(Collected data)
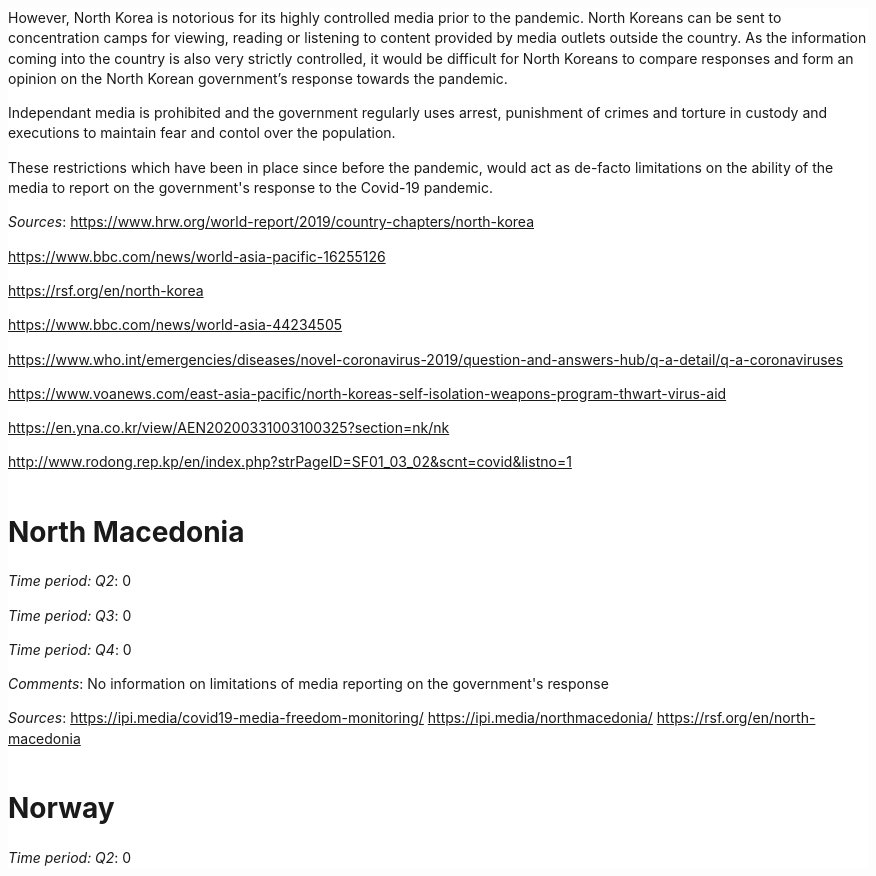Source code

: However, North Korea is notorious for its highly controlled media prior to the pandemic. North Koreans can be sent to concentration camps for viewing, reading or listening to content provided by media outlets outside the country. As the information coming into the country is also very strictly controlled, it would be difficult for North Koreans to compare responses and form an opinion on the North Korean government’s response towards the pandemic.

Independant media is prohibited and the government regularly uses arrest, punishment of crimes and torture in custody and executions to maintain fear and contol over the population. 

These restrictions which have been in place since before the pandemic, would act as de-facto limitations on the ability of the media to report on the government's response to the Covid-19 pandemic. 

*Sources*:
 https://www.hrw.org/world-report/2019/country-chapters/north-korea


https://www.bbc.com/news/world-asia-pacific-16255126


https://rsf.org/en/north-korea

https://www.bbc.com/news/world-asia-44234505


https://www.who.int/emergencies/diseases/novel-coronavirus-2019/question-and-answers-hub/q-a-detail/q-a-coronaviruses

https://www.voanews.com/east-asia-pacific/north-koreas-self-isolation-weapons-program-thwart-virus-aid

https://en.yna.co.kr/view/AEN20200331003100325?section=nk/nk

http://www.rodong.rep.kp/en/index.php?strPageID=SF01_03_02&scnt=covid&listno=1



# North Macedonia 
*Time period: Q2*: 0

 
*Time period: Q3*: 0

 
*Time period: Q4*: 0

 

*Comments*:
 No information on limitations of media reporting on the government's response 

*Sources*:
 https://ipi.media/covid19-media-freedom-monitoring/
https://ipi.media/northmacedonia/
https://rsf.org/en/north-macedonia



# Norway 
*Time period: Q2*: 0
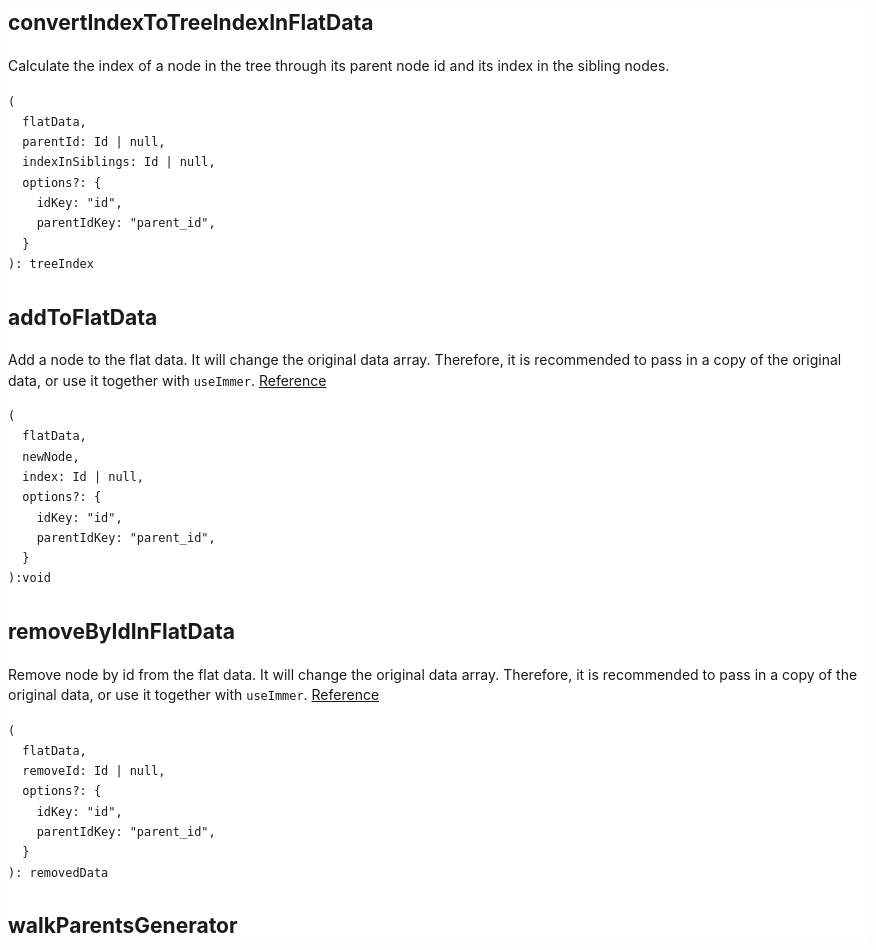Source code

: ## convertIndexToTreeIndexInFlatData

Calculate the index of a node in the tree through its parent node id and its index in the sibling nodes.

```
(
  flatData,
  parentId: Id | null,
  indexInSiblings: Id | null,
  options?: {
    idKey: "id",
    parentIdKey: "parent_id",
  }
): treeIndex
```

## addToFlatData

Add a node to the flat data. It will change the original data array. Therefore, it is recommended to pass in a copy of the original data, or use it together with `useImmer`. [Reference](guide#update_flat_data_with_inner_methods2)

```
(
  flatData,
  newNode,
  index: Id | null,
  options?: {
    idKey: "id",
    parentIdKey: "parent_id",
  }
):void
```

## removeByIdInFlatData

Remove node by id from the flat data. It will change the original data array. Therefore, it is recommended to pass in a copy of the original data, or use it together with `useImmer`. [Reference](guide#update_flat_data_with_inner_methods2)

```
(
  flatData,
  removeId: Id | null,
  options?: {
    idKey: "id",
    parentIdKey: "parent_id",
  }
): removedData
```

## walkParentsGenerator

> **Assigned task**: Your answer should be the lines above that contain the word "world", copied out.

> **Output of the task**:
 https://www.hrw.org/world-report/2019/country-chapters/north-korea
https://www.bbc.com/news/world-asia-pacific-16255126
https://www.bbc.com/news/world-asia-44234505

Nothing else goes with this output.